Karena manusia menanggung Rahasia Allah maka manusia harus berusaha mengenal dirinya,dan dengan mengenal dirinya manusia akan dapat mengenal tuhannya,sehingga lebih mudah kembali menyerahkan dirinya kepada yang punya diri pada waktu dipanggil oleh Allah SWT.yaitu tatkala berpisah Roh dengan jasad.
Firman Allah dalam surat An-nisa ayat 58 SBB:
INNALLAHA YAK MARUKUM ANTU ABDUL AMANATI ILAAHLIHA.
Artinya :Sesunggunya Allah memerintahkan kamu supaya memulangkan amanah kepada yang berhak menerimanya. (Allah).
Hal tersebut diatas dipertegas lagi oleh Allah dalam Hadits Qudsi :
MAN ARAFA NAFSAHU,FAQAT ARAFA RABAHU.
Artinya : Barang siapa mengenal dirinya maka ia akan mengenal tuhannya.
Dalam menawarkan tugas yang sangat berat ini,Pernah ditawarkan Rahasia-nya itu kepada Langit,Bumi dan Gunung-gunung tetapi semuanya tidak sanggup menerimanya.
Seperti firman Allah SWT. Dalam Al-Qur’an surat Al—Ahzab ayat 72.
INNA ‘ARAT NAL AMATA, ALAS SAMAWATI WAL ARDI WAL JIBAL FA ABAINA ANYAH MILNAHA WA AS FAKNA MINHA,WAHAMA LAHAL INSANNU.

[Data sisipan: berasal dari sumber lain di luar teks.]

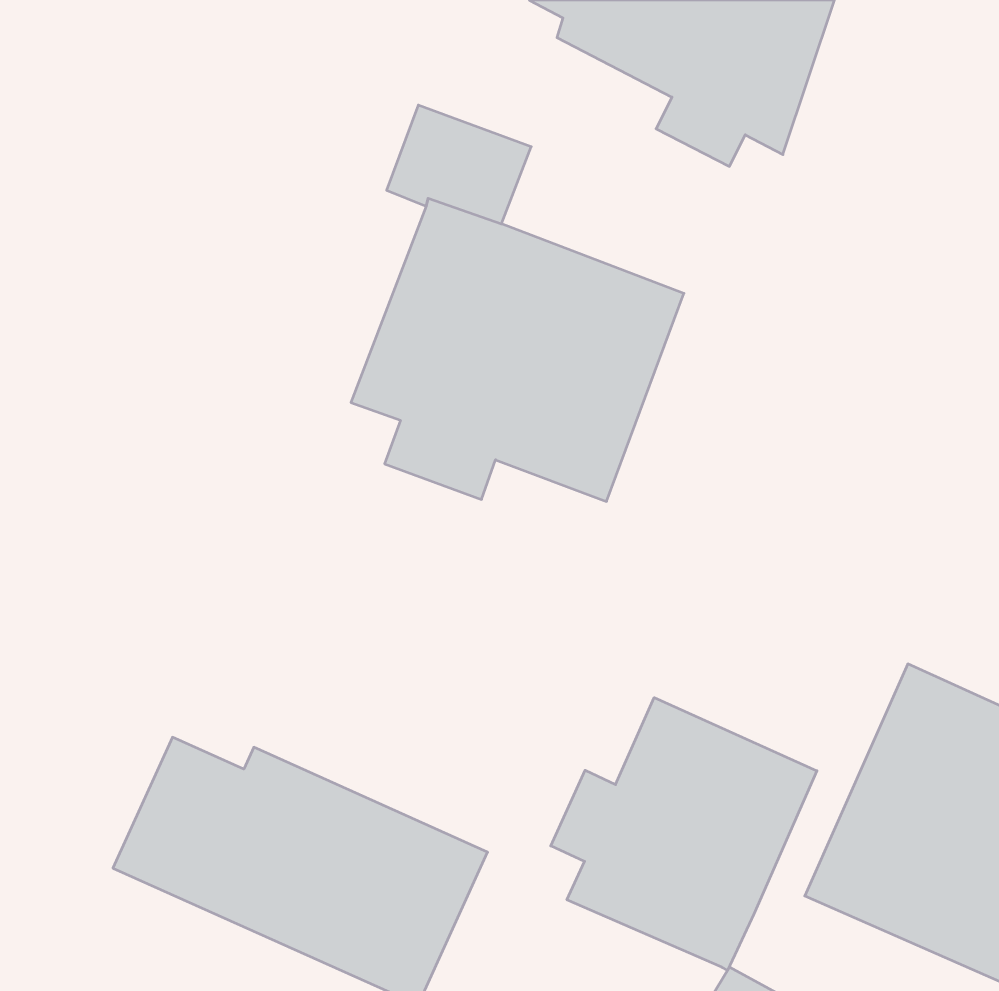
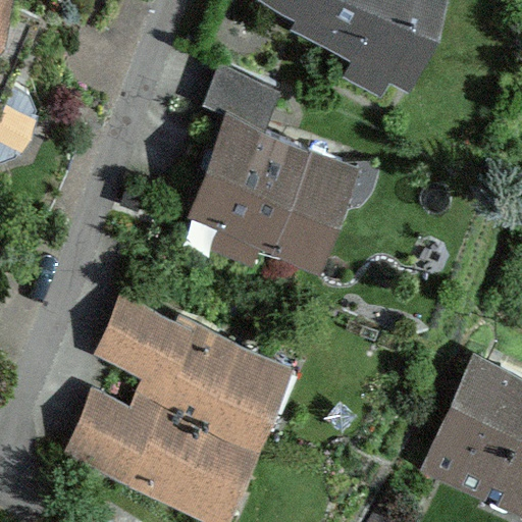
building: none -> [97,298,296,450]
building: [551,698,817,971] -> none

Artinya : Sesungguhnya kami telah menawarkan suatu amanat kepada Langit,Bumi danGunung-gunung tetapi mereka enggan memikulnya dan merasa tidak akan sanggup, Lantas hanya manusia yang sanggup menerimanya.

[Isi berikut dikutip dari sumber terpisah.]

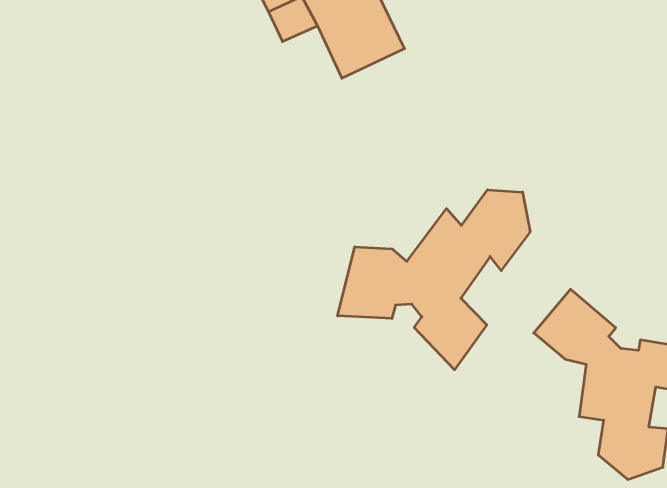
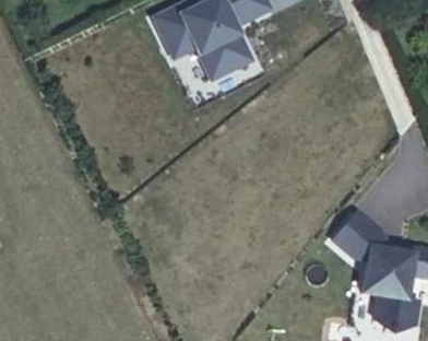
building: [338,190,530,370] -> none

Oleh karena amanat (Rahasia Allah) telah diterima,maka adalah menjadi tanggung jawab manusia untuk menunaikan janjinya.
Dengan kata lain tugas manusia adalah menjaga hubungannya dengan yang punya Rahasia.
Setelah amanat (Rahasia Allah) diterima oleh manusia (diri Bathin/Roh) untuk tujan inilah maka Adam dilahirkan untuk m,emperbanyak diri, diri penanggung Rahasia dan berkembang dari satu Dekade ke satu Dekade,diri satu generasi ke generasi yang lain sampai alam ini mengalami KIAMAT DAN RAHASIA DI KUMPUL KEMBALI.
INNA LILLAHI WA INNA ILAIHI RAAJIUN.